A follow-up CT scan at 6-months showed completely stable appearances, with some pulmonary nodules, likely intrapulmonary lymph nodes, and part calcified mediastinal lymphadenopathy. Clinically she remained well having gained 2 kg in weight, with no night sweats, fevers, cough or breathlessness. She is due further follow-up at 18 months. A 74-year-old woman with a 20-year history of non-productive cough underwent a CT scan as part of evaluation of a left lower lobe calcified nodule. She was otherwise healthy and examination was unremarkable. The CT scan identified curvilinear shadowing in the right middle lobe and a second non-calcified nodule Luminespib inferiorly Selleck CDK inhibitor in the left lower lobe.
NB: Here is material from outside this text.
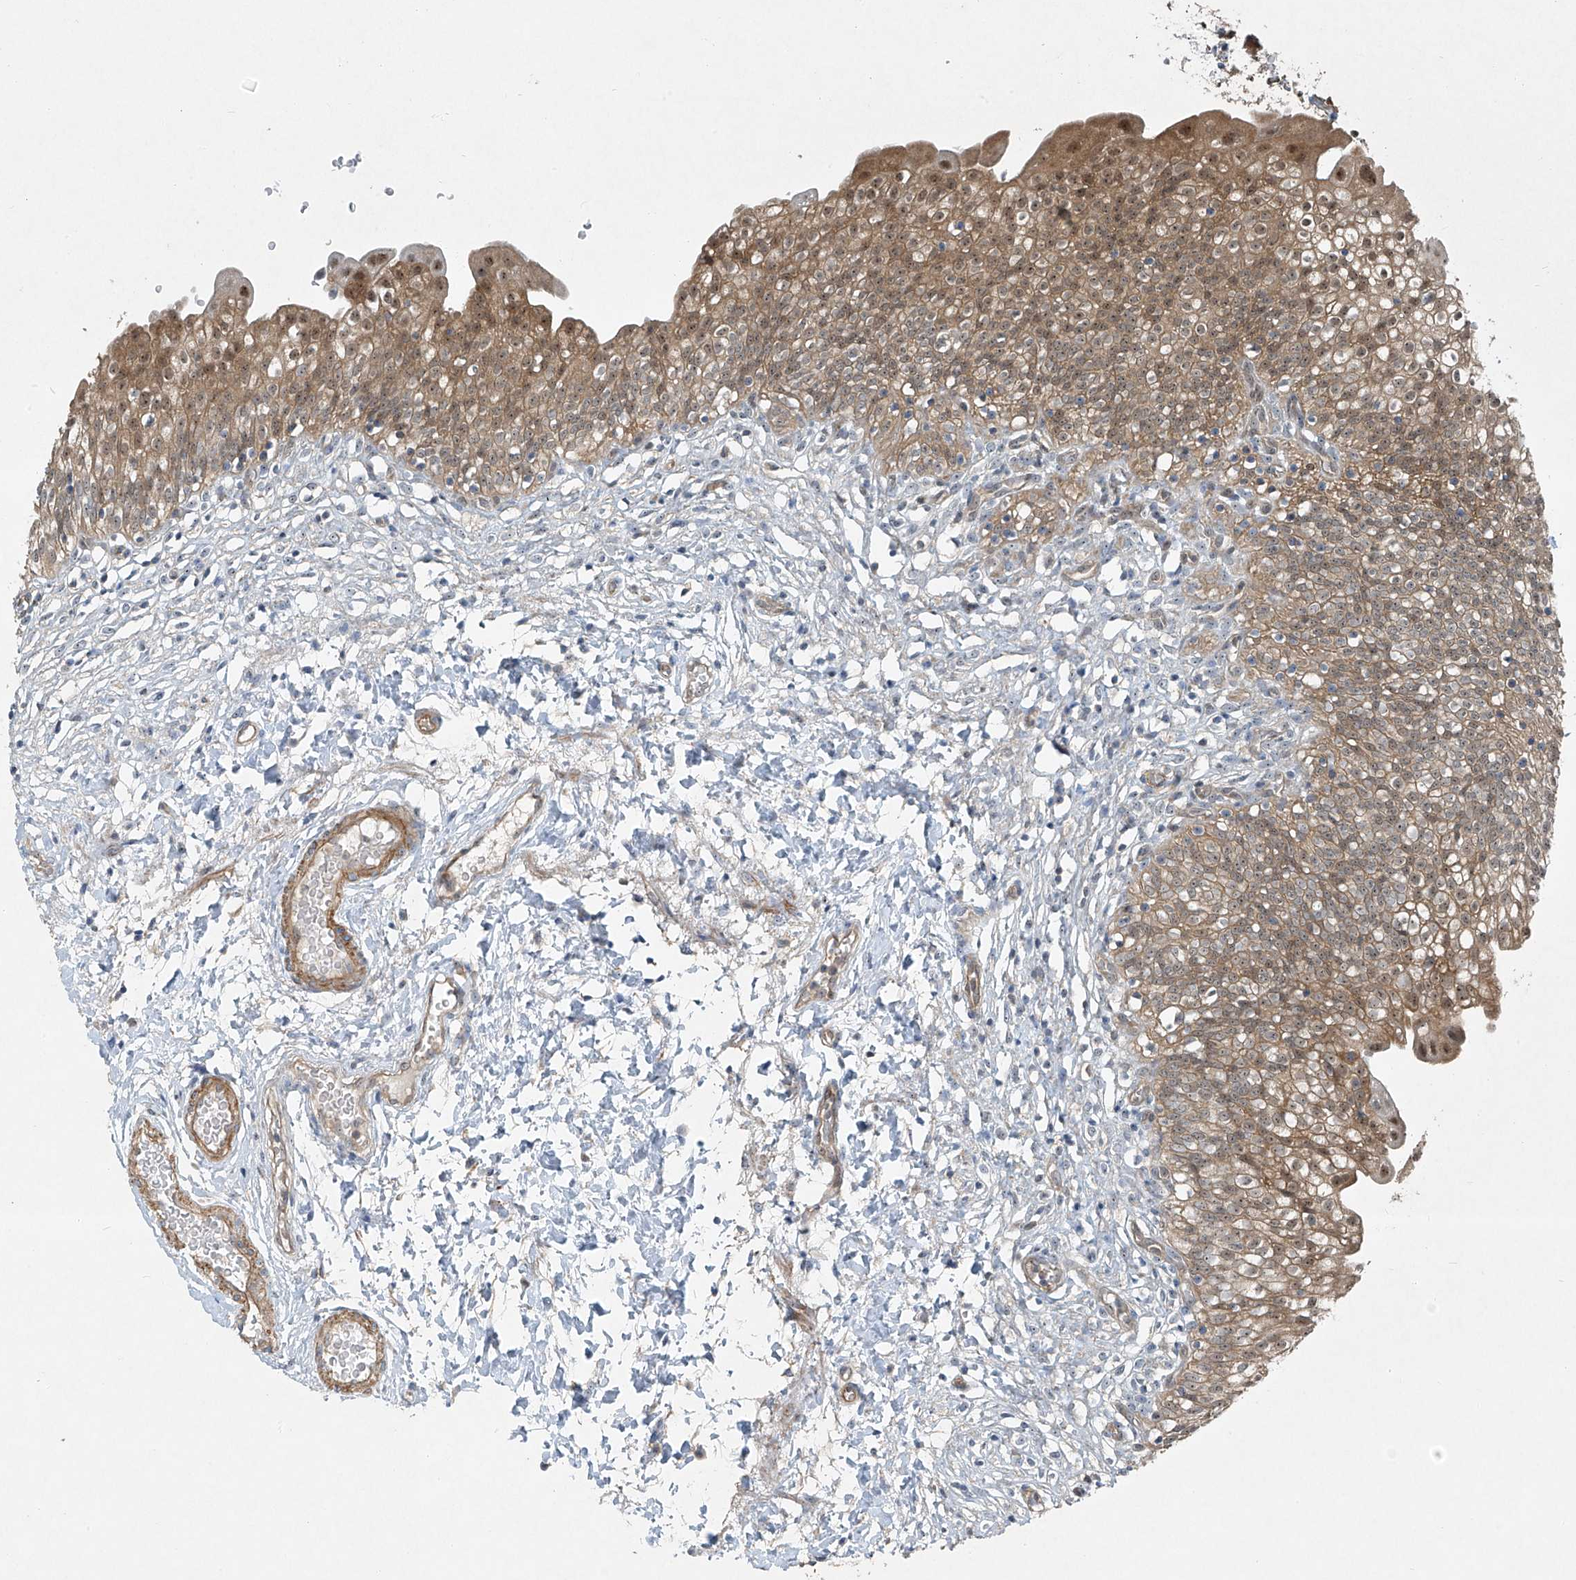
{"staining": {"intensity": "moderate", "quantity": ">75%", "location": "cytoplasmic/membranous,nuclear"}, "tissue": "urinary bladder", "cell_type": "Urothelial cells", "image_type": "normal", "snomed": [{"axis": "morphology", "description": "Normal tissue, NOS"}, {"axis": "topography", "description": "Urinary bladder"}], "caption": "Urinary bladder stained with immunohistochemistry exhibits moderate cytoplasmic/membranous,nuclear expression in about >75% of urothelial cells.", "gene": "PPCS", "patient": {"sex": "male", "age": 55}}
Right middle lobe bronchial washings were culture negative for bacterial or fungal infection and there were no malignant cells.
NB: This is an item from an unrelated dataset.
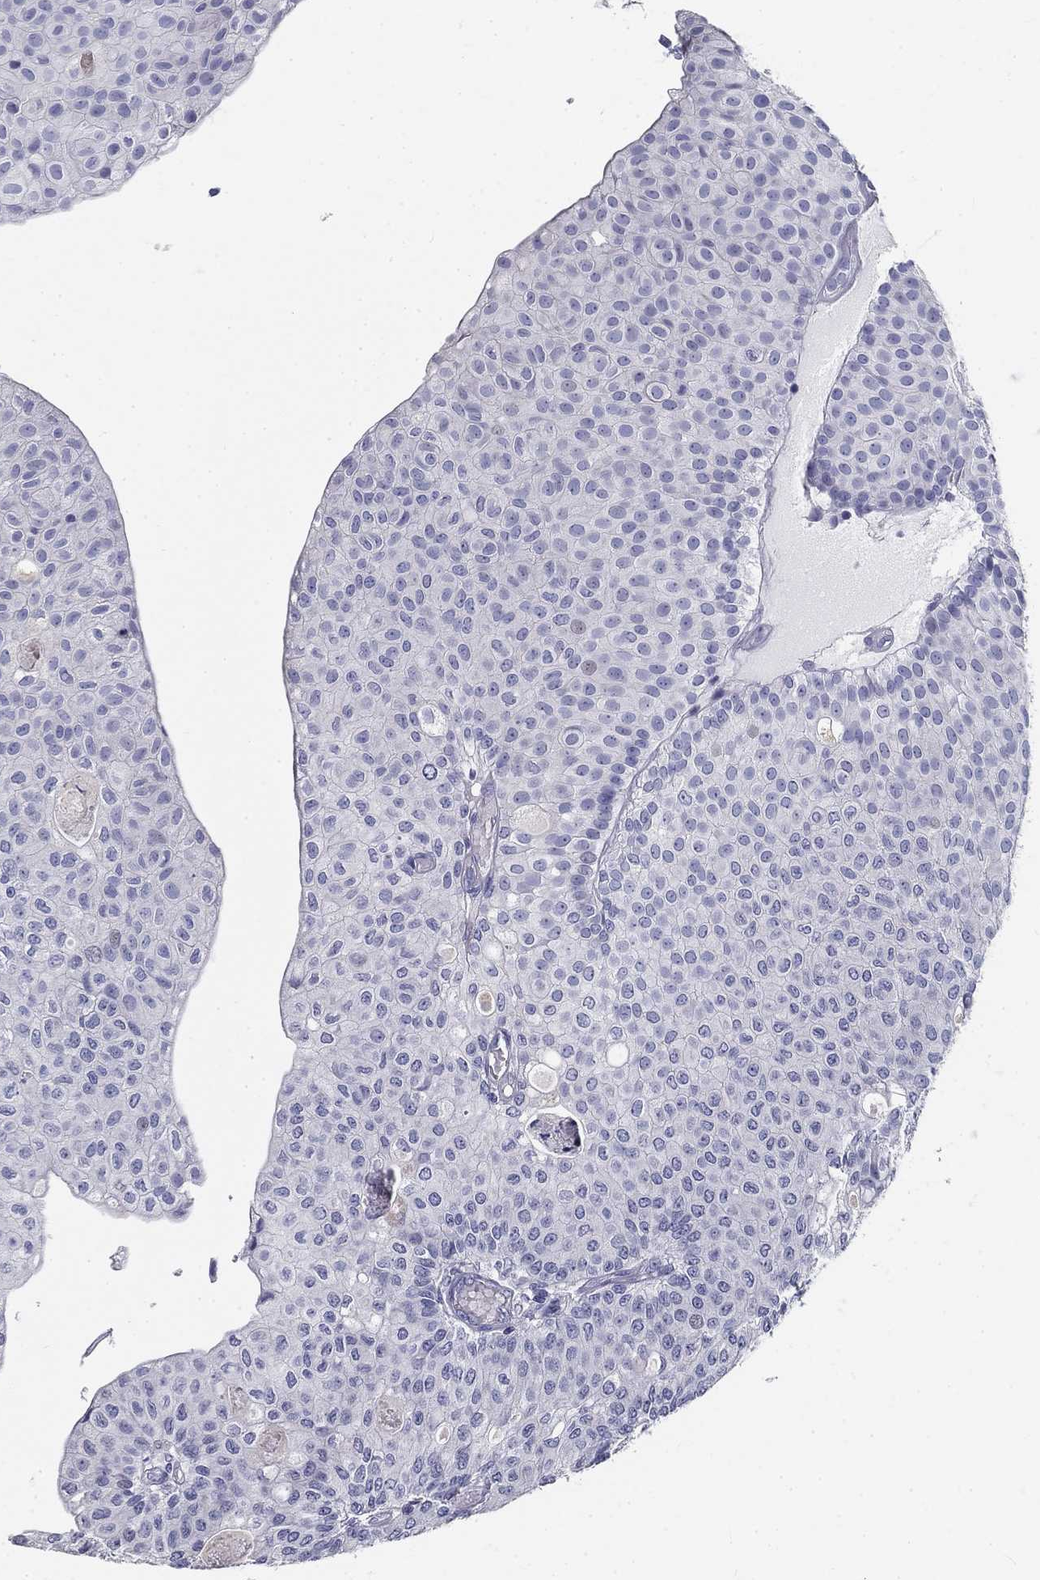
{"staining": {"intensity": "negative", "quantity": "none", "location": "none"}, "tissue": "urothelial cancer", "cell_type": "Tumor cells", "image_type": "cancer", "snomed": [{"axis": "morphology", "description": "Urothelial carcinoma, Low grade"}, {"axis": "topography", "description": "Urinary bladder"}], "caption": "High power microscopy histopathology image of an IHC photomicrograph of low-grade urothelial carcinoma, revealing no significant positivity in tumor cells. (Immunohistochemistry, brightfield microscopy, high magnification).", "gene": "GALNTL5", "patient": {"sex": "male", "age": 89}}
Auramine stain and TB cultures were negative. An FDG-PET scan demonstrated normal metabolic activity in the nodules but identified increased activity in enlarged right paratracheal, para-oesophageal and bilateral hilar lymph nodes (SUV 5-7) and an incidental right adrenal adenoma. EBUS-TBNA of the right paratracheal lymph node macroscopically showed lightly bloodstained material that contained small black flecks up to two millimetres in diameter. Microscopically there were striking amounts of anthracotic macrophages, arranged in aggregates and as singly dispersed cells. No multinucleated giant cells, necrosis or malignant cells were seen and was auramine and culture negative for TB. A follow-up CT scan at 12 months showed no significant change in the appearance of the lung with no new nodules or significant change in the existing nodules. She was asymptomatic and due further follow-up at 18 months. A 68-year old Pakistani

woman presented with persistent cough and wheeze. Past Ergoloid medical history included atrial fibrillation, hypertension, hypothyroidism, asthma and IgA nephropathy. Examination was unremarkable. CT chest demonstrated mediastinal and hilar lymphadenopathy, and a small, non-specific left-sided pulmonary nodule. An EBUS-TBNA was performed on the mediastinal and hilar lymph nodes. No black pigment was seen macroscopically. Microscopically large numbers of anthracotic macrophages were seen, singly distributed and in dense clusters. There was no multinucleated giant cell reaction, necrosis or malignant cells and was culture, smear and PCR negative for TB. A follow-up CT scan at 9 months revealed unchanged appearances of the pulmonary nodule and mediastinal lymphadenopathy. She remained clinically well and is due a further follow-up CT imaging at 24 months. A 65-year old Punjabi woman with a 3-year history of cough was referred for investigation. She denied any associated symptoms. Ten months prior to presentation she had been treated for presumed TB, on the basis of enlarged mediastinal lymph nodes on CT imaging and a strongly positive mantoux test.